Update the records below by changing every "Insekten" to "Insects" and leaving everything else untouched. Leave the pictures out of your answer.
+++ PROVIDED INFORMATION
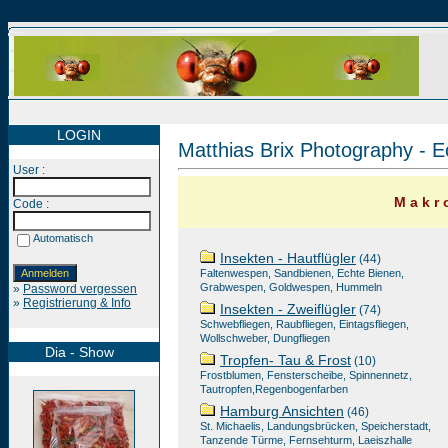
LOGIN
Matthias Brix Photography - E
User :
M a k r o
Code :
Automatisch
Insekten - Hautflügler
(44)
Faltenwespen, Sandbienen, Echte Bienen,
Grabwespen, Goldwespen, Hummeln
»
Password vergessen
»
Registrierung & Info
Insekten - Zweiflügler
(74)
Schwebfliegen, Raubfliegen, Eintagsfliegen,
Wollschweber, Dungfliegen
Dia - Show
Tropfen- Tau & Frost
(10)
Frostblumen, Fensterscheibe, Spinnennetz,
Tautropfen,Regenbogenfarben
Hamburg Ansichten
(46)
St. Michaelis, Landungsbrücken, Speicherstadt,
Tanzende Türme, Fernsehturm, Laeiszhalle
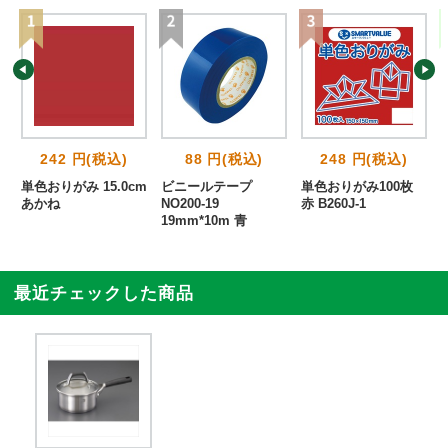
242 円(税込)
88 円(税込)
248 円(税込)
単色おりがみ 15.0cm
ビニールテープ
単色おりがみ100枚
あかね
NO200-19
赤 B260J-1
19mm*10m 青
最近チェックした商品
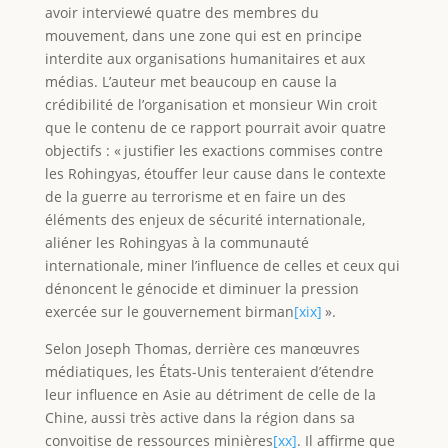
avoir interviewé quatre des membres du
mouvement, dans une zone qui est en principe
interdite aux organisations humanitaires et aux
médias. L’auteur met beaucoup en cause la
crédibilité de l’organisation et monsieur Win croit
que le contenu de ce rapport pourrait avoir quatre
objectifs : « justifier les exactions commises contre
les Rohingyas, étouffer leur cause dans le contexte
de la guerre au terrorisme et en faire un des
éléments des enjeux de sécurité internationale,
aliéner les Rohingyas à la communauté
internationale, miner l’influence de celles et ceux qui
dénoncent le génocide et diminuer la pression
exercée sur le gouvernement birman
[xix]
».
Selon Joseph Thomas, derrière ces manœuvres
médiatiques, les États-Unis tenteraient d’étendre
leur influence en Asie au détriment de celle de la
Chine, aussi très active dans la région dans sa
convoitise de ressources minières
[xx]
. Il affirme que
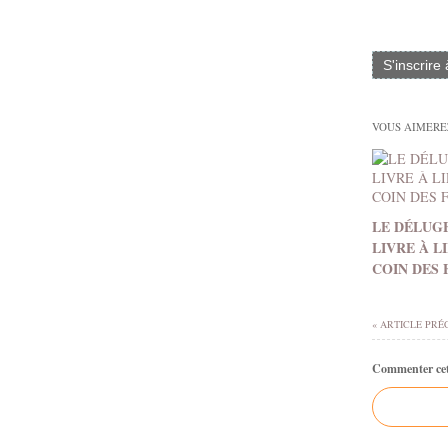
S'inscrire
VOUS AIMEREZ
LE DÉLUGE
LIVRE À L
COIN DES
« ARTICLE PRÉ
Commenter cet 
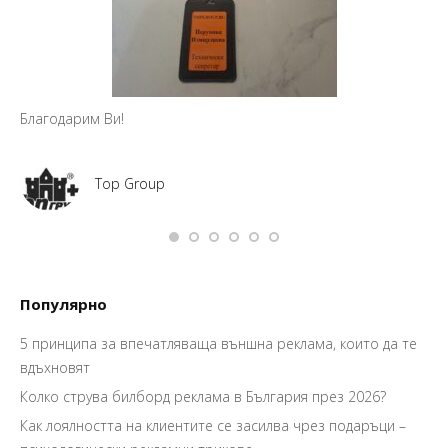
Благодарим Ви!
Top Group
Популярно
5 принципа за впечатляваща външна реклама, които да те
вдъхновят
Колко струва билборд реклама в България през 2026?
Как лоялността на клиентите се засилва чрез подаръци –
++++++
» **ANSWER TO THIS TASK**
LOGIN
Matthias Brix Photography - E
User :
M a k r o
Code :
Automatisch
Insects - Hautflügler
(44)
Faltenwespen, Sandbienen, Echte Bienen,
Grabwespen, Goldwespen, Hummeln
»
Password vergessen
»
Registrierung & Info
Insects - Zweiflügler
(74)
Schwebfliegen, Raubfliegen, Eintagsfliegen,
Wollschweber, Dungfliegen
Dia - Show
Tropfen- Tau & Frost
(10)
Frostblumen, Fensterscheibe, Spinnennetz,
Tautropfen,Regenbogenfarben
Hamburg Ansichten
(46)
St. Michaelis, Landungsbrücken, Speicherstadt,
Tanzende Türme, Fernsehturm, Laeiszhalle
242 円(税込)
88 円(税込)
248 円(税込)
単色おりがみ 15.0cm
ビニールテープ
単色おりがみ100枚
あかね
NO200-19
赤 B260J-1
19mm*10m 青
最近チェックした商品
avoir interviewé quatre des membres du
mouvement, dans une zone qui est en principe
interdite aux organisations humanitaires et aux
médias. L’auteur met beaucoup en cause la
crédibilité de l’organisation et monsieur Win croit
que le contenu de ce rapport pourrait avoir quatre
objectifs : « justifier les exactions commises contre
les Rohingyas, étouffer leur cause dans le contexte
de la guerre au terrorisme et en faire un des
éléments des enjeux de sécurité internationale,
aliéner les Rohingyas à la communauté
internationale, miner l’influence de celles et ceux qui
dénoncent le génocide et diminuer la pression
exercée sur le gouvernement birman
[xix]
».
Selon Joseph Thomas, derrière ces manœuvres
médiatiques, les États-Unis tenteraient d’étendre
leur influence en Asie au détriment de celle de la
Chine, aussi très active dans la région dans sa
convoitise de ressources minières
[xx]
. Il affirme que
S'inscrire
VOUS AIMEREZ
LE DÉLUGE
LIVRE À L
COIN DES
« ARTICLE PRÉ
Commenter cet 
Благодарим Ви!
Top Group
Популярно
5 принципа за впечатляваща външна реклама, които да те
вдъхновят
Колко струва билборд реклама в България през 2026?
Как лоялността на клиентите се засилва чрез подаръци –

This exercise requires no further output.